[Items from a data source]
════════
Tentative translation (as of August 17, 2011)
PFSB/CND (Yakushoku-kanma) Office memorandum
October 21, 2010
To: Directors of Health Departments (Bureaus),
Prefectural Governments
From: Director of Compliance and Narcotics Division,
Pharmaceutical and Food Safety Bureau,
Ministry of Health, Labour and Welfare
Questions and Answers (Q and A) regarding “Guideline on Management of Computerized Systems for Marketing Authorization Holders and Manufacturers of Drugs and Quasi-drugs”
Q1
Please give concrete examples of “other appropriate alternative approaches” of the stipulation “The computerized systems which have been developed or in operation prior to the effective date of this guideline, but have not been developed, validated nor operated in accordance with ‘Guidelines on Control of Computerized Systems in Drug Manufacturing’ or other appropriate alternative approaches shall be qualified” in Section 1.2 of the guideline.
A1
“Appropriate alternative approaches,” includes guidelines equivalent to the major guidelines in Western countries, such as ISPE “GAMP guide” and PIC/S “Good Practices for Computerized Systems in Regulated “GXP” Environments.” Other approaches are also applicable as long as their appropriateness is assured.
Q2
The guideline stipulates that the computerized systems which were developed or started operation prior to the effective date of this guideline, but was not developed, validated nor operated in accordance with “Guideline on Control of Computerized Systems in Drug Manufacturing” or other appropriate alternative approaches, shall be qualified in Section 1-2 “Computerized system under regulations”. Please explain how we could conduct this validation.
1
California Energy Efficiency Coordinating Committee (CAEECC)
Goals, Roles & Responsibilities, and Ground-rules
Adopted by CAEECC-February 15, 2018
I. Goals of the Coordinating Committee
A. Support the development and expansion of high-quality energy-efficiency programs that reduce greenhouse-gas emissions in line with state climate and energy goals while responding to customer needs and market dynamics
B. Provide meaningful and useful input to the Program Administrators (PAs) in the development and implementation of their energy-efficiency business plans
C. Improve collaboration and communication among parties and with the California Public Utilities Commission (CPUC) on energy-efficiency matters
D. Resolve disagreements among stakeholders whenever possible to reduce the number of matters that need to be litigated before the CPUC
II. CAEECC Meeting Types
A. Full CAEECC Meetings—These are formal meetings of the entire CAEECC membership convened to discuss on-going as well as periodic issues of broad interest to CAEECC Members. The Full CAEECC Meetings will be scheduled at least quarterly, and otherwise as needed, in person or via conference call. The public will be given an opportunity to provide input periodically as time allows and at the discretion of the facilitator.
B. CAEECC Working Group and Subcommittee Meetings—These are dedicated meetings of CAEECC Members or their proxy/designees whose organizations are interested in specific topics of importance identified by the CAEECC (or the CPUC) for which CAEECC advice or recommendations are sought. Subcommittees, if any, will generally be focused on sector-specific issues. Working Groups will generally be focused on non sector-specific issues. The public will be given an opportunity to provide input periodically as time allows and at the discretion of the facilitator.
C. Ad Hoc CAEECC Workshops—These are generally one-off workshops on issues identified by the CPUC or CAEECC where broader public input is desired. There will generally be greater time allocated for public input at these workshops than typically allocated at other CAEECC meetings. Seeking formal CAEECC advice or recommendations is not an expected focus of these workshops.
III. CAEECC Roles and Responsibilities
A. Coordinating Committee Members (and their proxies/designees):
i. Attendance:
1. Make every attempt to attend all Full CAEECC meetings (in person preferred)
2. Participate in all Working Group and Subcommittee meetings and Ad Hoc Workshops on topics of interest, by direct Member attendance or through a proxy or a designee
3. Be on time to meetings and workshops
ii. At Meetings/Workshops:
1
════════
YOUR TASK> Please filter the data down to the lines containing the word "Responsibilities".

TASK RESULT>
Goals, Roles & Responsibilities, and Ground-rules
III. CAEECC Roles and Responsibilities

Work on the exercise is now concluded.